Także wolontariusze wyprowadzający psy zgłaszali
rozwolnienie u KAŻDEGO pupila.
I co z tego, że miski pełne? Jak się jest chorym, to wcale
nie ma się ochoty jeść. Jedynie ładnie to
wyglądało dla niewtajemniczonych, których jest na szczęście coraz mniej.
Jak pisałyśmy wcześniej wiosenne porządki objęły wyrzucenie słomy z bud i ich ogołocenie.
Od teraz do kolejnych mrozów
psy będą leżały na gołych dechach, od lat nie naprawianych i zupełnie nie
czyszczonych.
Przypomnijmy jak wyglądają wnętrza bud NIGDY nie remontowanych, ani odświeżanych, tylko dlatego, że odwiedzający nie są w stanie do nich zaglądać - dziury, niesprzątane odchody, spleśniała karma.
Nikt nie myśli o tym, że nawet w lecie można zmarznąć w dużej, niczym
nie wyłożonej budzie – przecież człowiek latem nie śpi bez kołdry!

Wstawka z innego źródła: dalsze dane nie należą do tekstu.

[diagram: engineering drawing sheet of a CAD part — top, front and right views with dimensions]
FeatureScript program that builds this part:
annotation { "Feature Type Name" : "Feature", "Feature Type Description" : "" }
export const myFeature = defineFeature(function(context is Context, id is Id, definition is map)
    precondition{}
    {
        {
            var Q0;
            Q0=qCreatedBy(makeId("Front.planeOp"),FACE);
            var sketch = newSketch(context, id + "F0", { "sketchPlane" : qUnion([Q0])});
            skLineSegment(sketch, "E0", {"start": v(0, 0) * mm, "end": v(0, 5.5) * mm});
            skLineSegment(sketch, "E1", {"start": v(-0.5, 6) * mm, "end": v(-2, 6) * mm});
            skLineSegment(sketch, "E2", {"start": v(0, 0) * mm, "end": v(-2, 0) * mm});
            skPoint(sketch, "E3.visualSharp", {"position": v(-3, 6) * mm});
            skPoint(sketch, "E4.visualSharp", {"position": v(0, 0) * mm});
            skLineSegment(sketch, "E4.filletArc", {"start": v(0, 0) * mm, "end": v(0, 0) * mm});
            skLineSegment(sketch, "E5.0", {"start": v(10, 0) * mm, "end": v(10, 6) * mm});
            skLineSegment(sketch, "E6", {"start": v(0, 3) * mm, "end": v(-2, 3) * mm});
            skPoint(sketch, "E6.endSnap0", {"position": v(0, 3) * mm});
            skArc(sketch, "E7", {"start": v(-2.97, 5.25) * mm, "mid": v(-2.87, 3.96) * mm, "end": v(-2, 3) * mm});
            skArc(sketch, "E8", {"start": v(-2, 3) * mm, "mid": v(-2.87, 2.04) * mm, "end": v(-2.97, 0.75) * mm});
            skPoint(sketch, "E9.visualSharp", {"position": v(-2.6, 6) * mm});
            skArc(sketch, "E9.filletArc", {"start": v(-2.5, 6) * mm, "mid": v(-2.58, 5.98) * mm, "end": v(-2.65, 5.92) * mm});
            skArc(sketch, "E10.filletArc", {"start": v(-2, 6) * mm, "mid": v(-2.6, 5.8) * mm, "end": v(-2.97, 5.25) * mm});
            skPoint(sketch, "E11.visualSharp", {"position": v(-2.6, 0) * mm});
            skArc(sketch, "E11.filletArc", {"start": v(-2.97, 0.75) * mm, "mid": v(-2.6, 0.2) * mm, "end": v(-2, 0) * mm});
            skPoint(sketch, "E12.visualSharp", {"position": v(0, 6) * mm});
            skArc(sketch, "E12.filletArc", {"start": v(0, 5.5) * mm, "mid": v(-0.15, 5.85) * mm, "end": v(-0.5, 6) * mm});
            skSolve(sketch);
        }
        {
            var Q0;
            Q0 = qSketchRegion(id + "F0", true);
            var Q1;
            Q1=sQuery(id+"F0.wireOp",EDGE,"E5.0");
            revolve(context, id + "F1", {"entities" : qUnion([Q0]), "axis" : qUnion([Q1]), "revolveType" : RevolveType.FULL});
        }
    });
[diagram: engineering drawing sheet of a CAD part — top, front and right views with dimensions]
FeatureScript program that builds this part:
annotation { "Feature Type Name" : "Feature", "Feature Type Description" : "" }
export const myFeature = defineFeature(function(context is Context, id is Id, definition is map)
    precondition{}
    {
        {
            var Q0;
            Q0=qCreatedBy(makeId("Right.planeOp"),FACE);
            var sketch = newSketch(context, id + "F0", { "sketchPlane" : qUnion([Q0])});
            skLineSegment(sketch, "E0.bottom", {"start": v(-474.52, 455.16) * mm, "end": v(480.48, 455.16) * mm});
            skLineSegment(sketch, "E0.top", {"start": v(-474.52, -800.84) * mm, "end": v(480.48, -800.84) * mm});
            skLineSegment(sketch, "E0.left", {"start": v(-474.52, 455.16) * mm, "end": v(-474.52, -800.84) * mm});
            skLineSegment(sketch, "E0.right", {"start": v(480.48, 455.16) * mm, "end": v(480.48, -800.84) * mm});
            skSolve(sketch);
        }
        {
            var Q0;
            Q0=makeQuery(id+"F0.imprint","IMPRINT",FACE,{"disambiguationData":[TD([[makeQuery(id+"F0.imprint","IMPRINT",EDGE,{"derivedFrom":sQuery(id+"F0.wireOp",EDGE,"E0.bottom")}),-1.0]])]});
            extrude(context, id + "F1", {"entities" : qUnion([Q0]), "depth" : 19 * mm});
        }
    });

Zwłaszcza,
że większość ludzi ogląda prognozy
pogody, a na najbliższe noce zapowiadane są minusowe temperatury - do minus 4 °C, a odczuwalnie i przy gruncie nawet do minus 10 °C! Ale czego wymagać od ludzi, którzy od lat traktują zwierzęta
przedmiotowo, tylko dlatego, by zapewnić sobie spokojną i bezpieczną posadę i
regularną pensję? Oczywiście pomyśleć o tym powinni wyżej postawieni urzędnicy, odpowiedzialni i mający wpływ na to jak funkcjonuje schronisko.Niestety, żaden z nich nie jest zainteresowany osobistym
odwiedzeniem schroniska- ani
służbowo, ani prywatnie. Na szczęście robi to już wielu legniczan. Oj, nie ma w naszym mieście wrażliwych osób trzymających władzę, które w końcu wzięłyby odpowiedzialność za los żywych istot, już skrzywdzonych, już skrzywdzonych przez innych. Łatwiej jest być biernym, nawet jeśli oznacza to przykładanie ręki do cierpienia niewinnych zwierząt.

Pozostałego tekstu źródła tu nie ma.